Saturday, 28 January 2006

Soul Purpose


We play in a worship band called Soul Purpose... It all started off with Autumn Soul in 1996 - members have come and gone but since 2000 we've been fairly much the same group of friends.

This picture was taken at a 'black and white'-themed dinner a few weeks ago - hence the smart look! - and it includes most of the current band as well as an assortment of 'significant others'. I always enjoy playing music with this group of people (and the lovely people who step in at times to help out)... They just seem to know where to go in worship. I'm looking forward to this year's Castlewellan Holiday Week too!

Never Stop Loving

Wow. Just like buses, there's no post for a few weeks and then two come along at once! Some more random musings for you...

I've been a leader of the Youth Club that my church runs for a dozen years now, including two as leader-in-charge with my lovely Kathryn. In that time I've seen a lot of young people go through our doors. Some have stayed with us for years, others for a few weeks. We try to get to know all their names and pray for them. We try to do what's best for them, give them surprises, help create memories and a space for friendship. Most of all, we long to see them meet with Jesus and know Him for themselves.

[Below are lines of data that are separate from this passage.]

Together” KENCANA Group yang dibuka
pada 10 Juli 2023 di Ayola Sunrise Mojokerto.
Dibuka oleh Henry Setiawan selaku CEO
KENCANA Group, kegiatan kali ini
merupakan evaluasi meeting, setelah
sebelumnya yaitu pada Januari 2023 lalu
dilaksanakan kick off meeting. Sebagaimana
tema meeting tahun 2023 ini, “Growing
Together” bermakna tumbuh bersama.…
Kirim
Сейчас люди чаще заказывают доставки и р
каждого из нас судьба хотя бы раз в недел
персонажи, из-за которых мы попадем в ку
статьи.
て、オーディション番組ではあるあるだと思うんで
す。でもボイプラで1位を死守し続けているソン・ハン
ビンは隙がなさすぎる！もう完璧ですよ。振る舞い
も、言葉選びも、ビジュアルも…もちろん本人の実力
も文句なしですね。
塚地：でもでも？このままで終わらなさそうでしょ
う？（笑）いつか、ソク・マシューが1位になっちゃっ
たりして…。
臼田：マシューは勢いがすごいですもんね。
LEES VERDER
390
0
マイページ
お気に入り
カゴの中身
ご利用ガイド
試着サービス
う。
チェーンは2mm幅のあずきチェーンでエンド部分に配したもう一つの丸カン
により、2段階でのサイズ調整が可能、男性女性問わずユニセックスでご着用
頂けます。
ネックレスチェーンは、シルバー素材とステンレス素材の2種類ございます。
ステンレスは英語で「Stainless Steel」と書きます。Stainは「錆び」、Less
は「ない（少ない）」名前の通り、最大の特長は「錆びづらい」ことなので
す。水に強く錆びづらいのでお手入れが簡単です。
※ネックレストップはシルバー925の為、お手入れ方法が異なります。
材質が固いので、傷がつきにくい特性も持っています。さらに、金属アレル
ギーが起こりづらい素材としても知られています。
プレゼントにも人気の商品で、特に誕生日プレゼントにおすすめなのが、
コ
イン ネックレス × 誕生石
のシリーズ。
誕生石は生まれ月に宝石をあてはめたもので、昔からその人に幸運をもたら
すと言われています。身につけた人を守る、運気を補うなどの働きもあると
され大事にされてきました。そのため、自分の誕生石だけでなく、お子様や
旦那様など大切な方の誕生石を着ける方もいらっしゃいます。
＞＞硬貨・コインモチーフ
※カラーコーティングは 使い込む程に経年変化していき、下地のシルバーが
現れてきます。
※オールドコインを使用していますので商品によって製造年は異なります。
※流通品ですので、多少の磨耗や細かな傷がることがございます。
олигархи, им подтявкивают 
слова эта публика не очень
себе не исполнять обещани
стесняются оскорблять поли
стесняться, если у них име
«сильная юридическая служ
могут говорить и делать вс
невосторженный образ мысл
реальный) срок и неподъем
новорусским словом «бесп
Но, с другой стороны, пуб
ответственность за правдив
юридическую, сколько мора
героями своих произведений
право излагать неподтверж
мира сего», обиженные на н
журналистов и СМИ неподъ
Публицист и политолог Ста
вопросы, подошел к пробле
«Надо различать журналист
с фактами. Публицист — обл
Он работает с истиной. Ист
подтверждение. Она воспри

Which is why occasionally when they reject it all or disrespect us, a momentary thought flashes across my brain - "Smite them all, God!"

It's probably for the best that I'm not God and that His patience never ends.

So I was thinking, to save myself from getting impatient or angry or hurt, I should leave it all up to them: I do my thing, they accept or reject but in the end it's their problem, their lives. It was at this point that I realised - if I stop caring about these young people something much more serious will happen: if I stop loving these young people and become numb to save myself pain, I could stop feeling. At all.

I would be a worse person and gradually the lack-of-love would spread into the rest of my life.

Let's keep praying for the people around us, and when they hurt us let's remember that God takes our pain and replaces it with joy and peace. He is in control. He is our 'loving heavenly father' who never stops loving.

Thursday, 12 January 2006

Lost in worship

I went to the first session of a new discipleship course that's running in our church - Freedom in Christ. It looks like it's going to be good.

I was chatting to a friend later and he asked whether I was glad that I had my life sorted, seeing as how I knew I was going to be a minister and all that. Hmmm. We talked about getting to do everything you've ever wanted to do - and what's beyond? I said I see my life as a walk, a series of steps with God. I can't see the end product or the biggest thing I'll ever do. If 'doing' is what I measure life-success by then I'm going to end up pretty dissatisfied. I'm now of an age where parents, aunts and uncles are all on the verge of retiring - are they now purposeless, having 'done' the biggest things of their lives?

I don't care what I end up doing, toooo much. But what I do want is to be lost in worship of my Lord and King more and more frequently. I want to get in as much practice for Heaven as possible - and bring as many with me as possible. I don't need to be a minister to do that.